Errore comune è far discendere prezzo da pregio, inteso come valore intrinseco di un bene. Prezzo, invece, è legato ai verbi chiedere, domandare, negoziare.
Il valore è intrinseco, il prezzo è una conseguenza.
Per secoli è stata l'arte del negotio, ovvero del compromesso, a trovare una sintesi tra diverse percezioni e sensibilità sul valore e, a cascata, sul prezzo.
In tempi più recenti si è pensato a un modello più meccanicistico e matematico: le leggi della domanda e dell'offerta. Una semplificazione voluta per togliere soggettività al valore, attribuendogli fattori oggettivi e misurabili. Una necessità per una società in piena rivoluzione industriale, fortemente incentrata sul mercantilismo.
Una rivoluzione culturale che fa sentire i suoi effetti ancor oggi ma che, se messa alla prova dei fatti, dimostra molte lacune.
Facciamo due esempi.
La vita umana ha un'inestimabile valore, ovvero non ha prezzo, eppure ci scandalizziamo se lo Stato versa ingenti somme di danaro per bonificare Taranto e garantire una salute decorosa ai suoi abitanti.
Facebook, fenomeno internet degli ultimi anni, è stato quotato a 38 dollari per azione, salvo dimezzare il suo valore in poche settimane, alla borsa di New York.
Sono sensazioni, percezioni, impressioni ad aver suscitato tali differenti reazioni. E' stata insomma la soggettività umana sul valore ad aver influenzato il prezzo, facendosi beffe di modelli e previsioni.
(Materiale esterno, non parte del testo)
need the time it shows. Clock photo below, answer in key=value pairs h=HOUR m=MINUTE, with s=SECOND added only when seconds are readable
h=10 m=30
Questi cortocircuiti nei sistemi mercantilistico e capitalistico, sempre più frequenti soprattutto nelle borse finanziarie, non si manifestano ancora in tutti i comparti.
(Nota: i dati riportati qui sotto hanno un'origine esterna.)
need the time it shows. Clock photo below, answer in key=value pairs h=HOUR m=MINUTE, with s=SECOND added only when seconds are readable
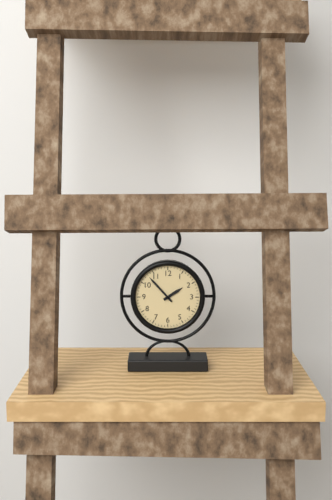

La terra coltivabile dovrebbe avere un prezzo elevato perchè risorsa limitata e la sola capace di produrre il cibo necessario alla vita. Il prezzo è invece legato a parametri economicistici, ovvero la capacità di produrre reddito, completamente scollegati dal valore intrinseco del bene.
La stessa cosa vale per i prodotti agricoli. Il prezzo lo fa la borsa di Chicago, indipendentemente dal valore del bene. Il grano è grano. L'olio è olio.
Non tutto il grano è grano e non tutto l'olio è olio. Lo sappiamo bene. Così creiamo dei sottoinsiemi: bollini, Dop, marchi. Differenziare per dare valore, ma all'interno dello stesso sistema meccanicistico, matematico ed econometrico.Ma non funziona perchè, come ci ricorda Albert Eintestein “i problemi non possono essere risolti allo stesso schema di conoscenza che li ha creati.”
Occorre ritornare al significato etimologico di valore, intimamente legato all'uomo.
L'olio non è tutto uguale perchè le persone che lo producono non sono tutte uguali, perchè hanno diverse esperienze, conoscenze, perchè vivono in tessuti sociali con differenti culture e tradizioni. Circolarità e disponibilità delle informazioni, anche tecniche e scientifiche, non deve significare omologazione.
Per restituire valore è allora necessario abbandonare l'oggettività e abbracciare la soggettività.